We’re back in the Lorraine region, very close to the German border – it’s an interesting blend of the two cultures. The local dialect is a blend of French/German that we struggle a bit with, but this is more than made up for with the excellent sausages available – there’s no doubting the German influence there. The weisswurst are particularly good. Stuffed with cheese, they cook up a treat.
The morning is lost to chores but the afternoon brings the opportunity to explore. Bitche is the regional capital, famous for its impressive Citadel.
Built in the 1740s, it’s been used as a key defence fort in virtually every war since. The celebrated poet Victor Hugo’s father fought a key battle here as part of the Franco/Prussian war – he was the lead general.
The town itself is pretty, manicured perfectly, with the bonus of an art display on show.
Much of the town features a reddy/pink stone and shutters feature prominently.
As do cats! We spot 4 on the way though, sunning themselves on window sills.
Elsewhere, we see hundreds of tiny lizards who live in the tiniest of burrows taking advantage of the late summer sun.
There’s an impressive church,
and Hotel de Ville,
the latter complete with an enormous stork’s nest on top of its chimney.
The art works are metal sculptures that range from this cheeky cancan girl
to my little furry friends who have been remarkably absent on this trip.
We lap the town then go for coffee and cake – Chris’ idea (…wonders never cease!). It’s delightful too, generous wodges of delicate sponge sandwiched with cream, topped with jelled raspberries. Delightful! Chris had always been partial to a good sponge.
All that walking up and down hill, not to mention all those chores call for a lazy late afternoon in the sun. Champagne takes up far too much room in the fridge and I do my best to oblige by reducing its volume.

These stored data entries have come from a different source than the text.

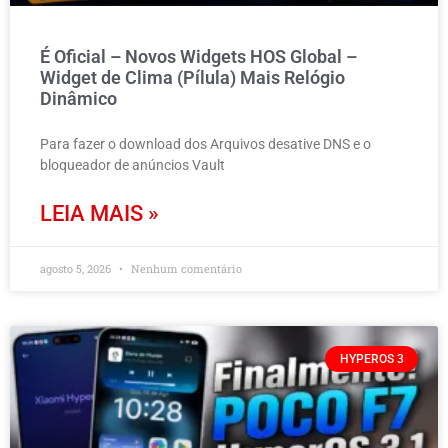
É Oficial – Novos Widgets HOS Global –
Widget de Clima (Pílula) Mais Relógio
Dinâmico
Para fazer o download dos Arquivos desative DNS e o
bloqueador de anúncios Vault
LEIA MAIS »
agosto 5, 2026
Nenhum comentário
HYPEROS 3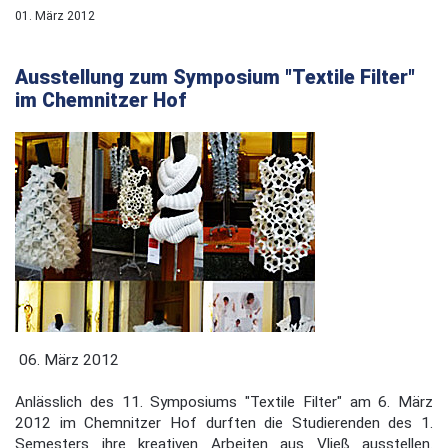
01. März 2012
Ausstellung zum Symposium "Textile Filter"
im Chemnitzer Hof
06. März 2012
Anlässlich des 11. Symposiums "Textile Filter" am 6. März
2012 im Chemnitzer Hof durften die Studierenden des 1.
Semesters ihre kreativen Arbeiten aus Vließ ausstellen.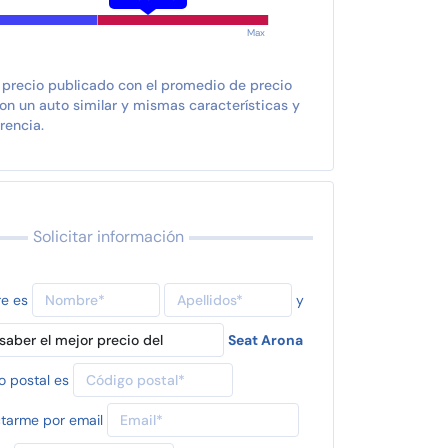
Max
 precio publicado con el promedio de precio
n un auto similar y mismas características y
rencia.
Solicitar información
re es
y
Seat Arona
o postal es
tarme por email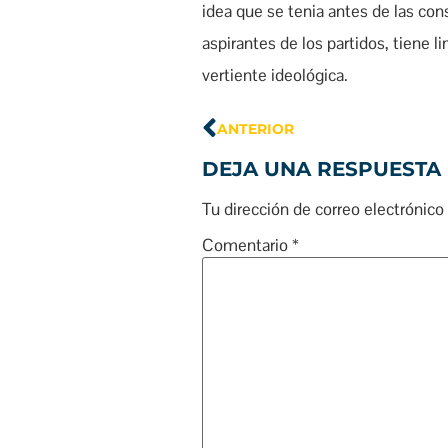
idea que se tenia antes de las con
aspirantes de los partidos, tiene 
vertiente ideológica.
ANTERIOR
DEJA UNA RESPUESTA
Tu dirección de correo electrónico
Comentario
*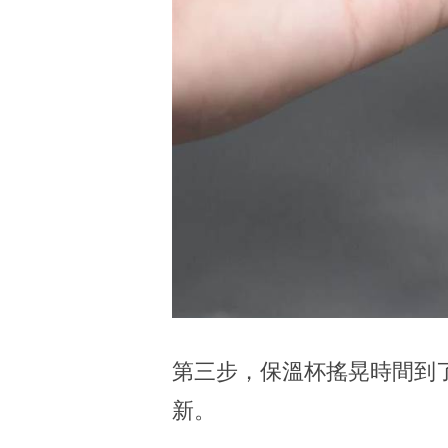
第三步，保溫杯搖晃時間到
新。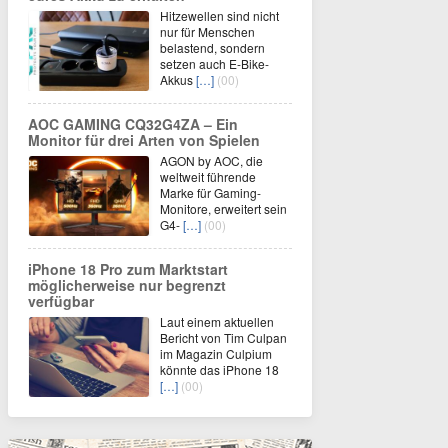
Hitzewellen sind nicht
nur für Menschen
belastend, sondern
setzen auch E-Bike-
Akkus
[…]
(00)
AOC GAMING CQ32G4ZA – Ein
Monitor für drei Arten von Spielen
AGON by AOC, die
weltweit führende
Marke für Gaming-
Monitore, erweitert sein
G4-
[…]
(00)
iPhone 18 Pro zum Marktstart
möglicherweise nur begrenzt
verfügbar
Laut einem aktuellen
Bericht von Tim Culpan
im Magazin Culpium
könnte das iPhone 18
[…]
(00)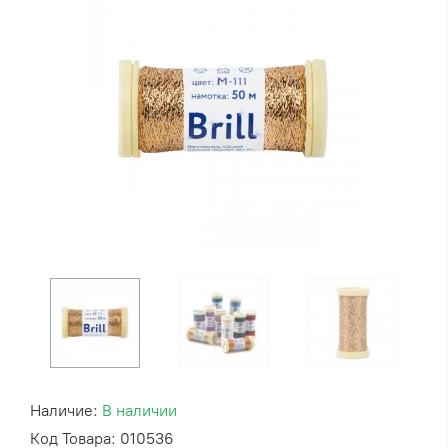
Наличие:
В наличии
Код Товара: 010536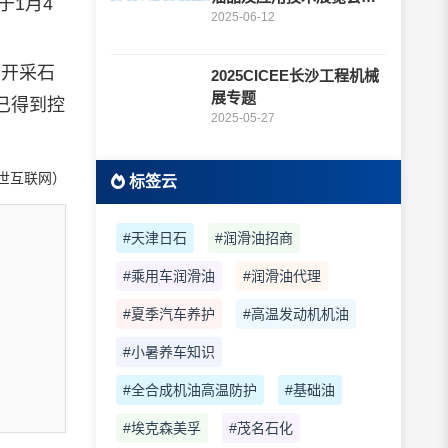
于1月4
题
2025-06-12
开采石
2025CICEE长沙工程机械
展专题
已得到控
2025-05-27
世互联网）
标签云
#天津日石
#润滑油招商
#乘用车润滑油
#润滑油代理
#夏季汽车养护
#高温发动机机油
#小暑养车知识
#全合成机油高温防护
#基础油
#埃克森美孚
#茂名石化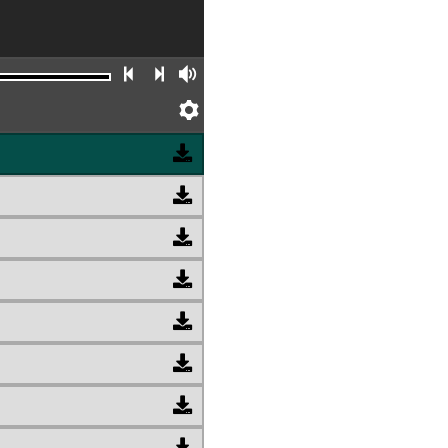
Faixa anterior
Próxima faixa
Volume
Preferências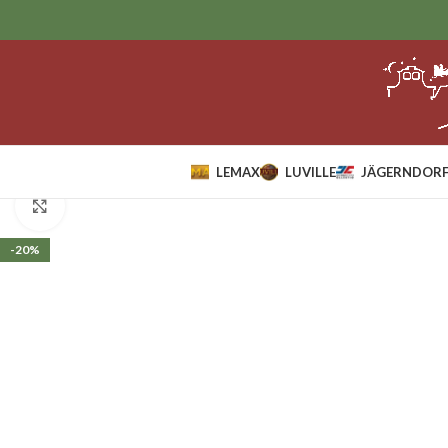
LEMAX
LUVILLE
JÄGERNDORF
Home
Lemax
Huizen
Lemax Main Terminal Train Station.*
Klik om te vergroten
-20%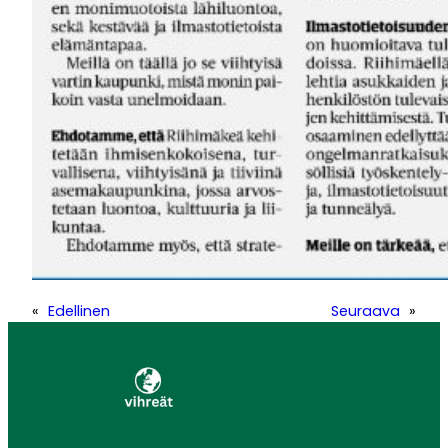
«
Edellinen
Seuraava
»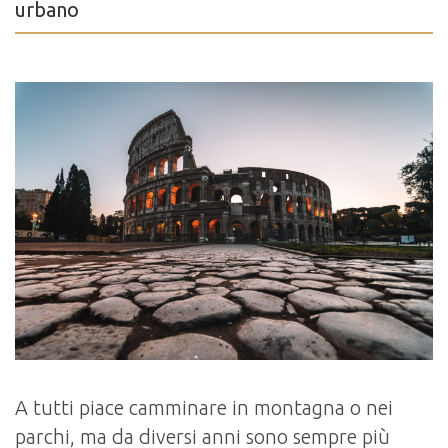
urbano
A tutti piace camminare in montagna o nei
parchi, ma da diversi anni sono sempre più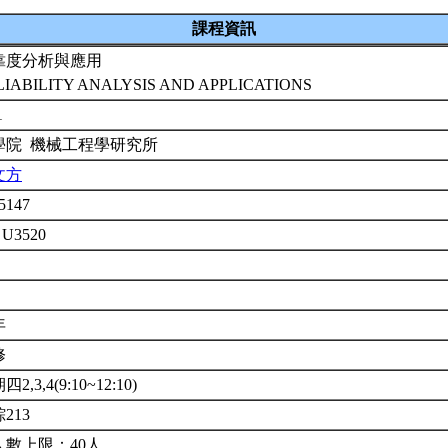
課程資訊
靠度分析與應用
LIABILITY ANALYSIS AND APPLICATIONS
1
學院 機械工程學研究所
文方
5147
 U3520
年
修
2,3,4(9:10~12:10)
213
人數上限：40人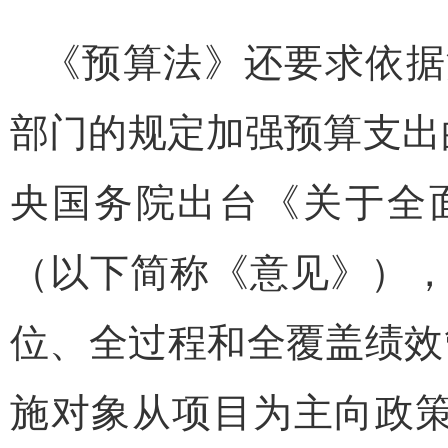
《预算法》还要求依据
部门的规定加强预算支出的
央国务院出台《关于全
（以下简称《意见》）
位、全过程和全覆盖绩效
施对象从项目为主向政策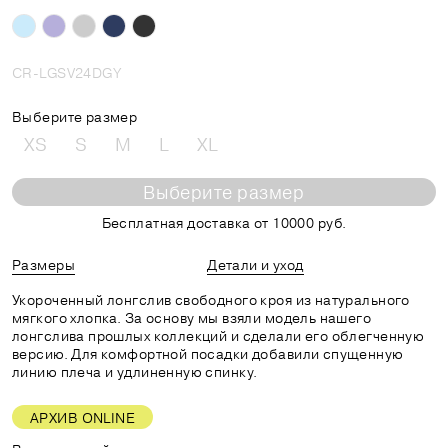
CR-LGSV24DGY
Выберите размер
XS
S
M
L
XL
Выберите размер
Бесплатная доставка от 10000 руб.
Размеры
Детали и уход
Укороченный лонгслив свободного кроя из натурального
мягкого хлопка. За основу мы взяли модель нашего
лонгслива прошлых коллекций и сделали его облегченную
версию. Для комфортной посадки добавили спущенную
линию плеча и удлиненную спинку.
АРХИВ ONLINE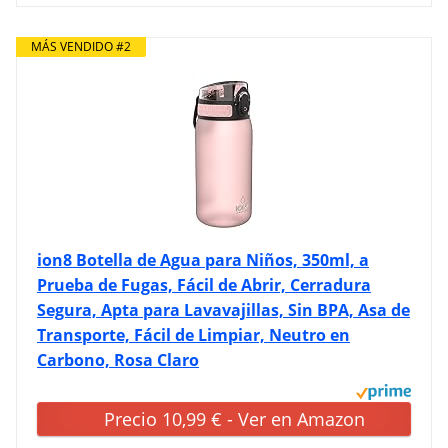
MÁS VENDIDO #2
ion8 Botella de Agua para Niños, 350ml, a
Prueba de Fugas, Fácil de Abrir, Cerradura
Segura, Apta para Lavavajillas, Sin BPA, Asa de
Transporte, Fácil de Limpiar, Neutro en
Carbono, Rosa Claro
Precio 10,99 € - Ver en Amazon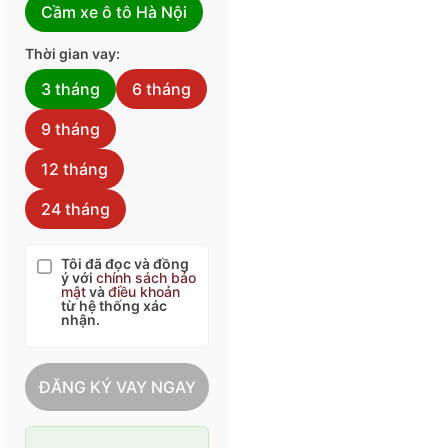
Cầm xe ô tô Hà Nội
Thời gian vay:
3 tháng
6 tháng
9 tháng
12 tháng
24 tháng
Tôi đã đọc và đồng
ý với
chính sách bảo
mật
và
điều khoản
từ hệ thống xác
nhận.
ĐĂNG KÝ VAY NGAY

Thus fortified, we tackle the walk around the Citadel which offer fabulous views of the town below and and an up close view of what an impressive defence system it was.
Three levels of defence, Chris deems. The outer perimeters, which you have to scale a large hill to get to, the dry moat, another high wall to scale, then the 75 metre high Citadel itself. You’d want to be really committed to your cause…
Later, the twilight skies and back lighting offer a new view:
No matter which way you look at it, it’s a very impressive structure.
Bitche is a great spot, well worth stopping.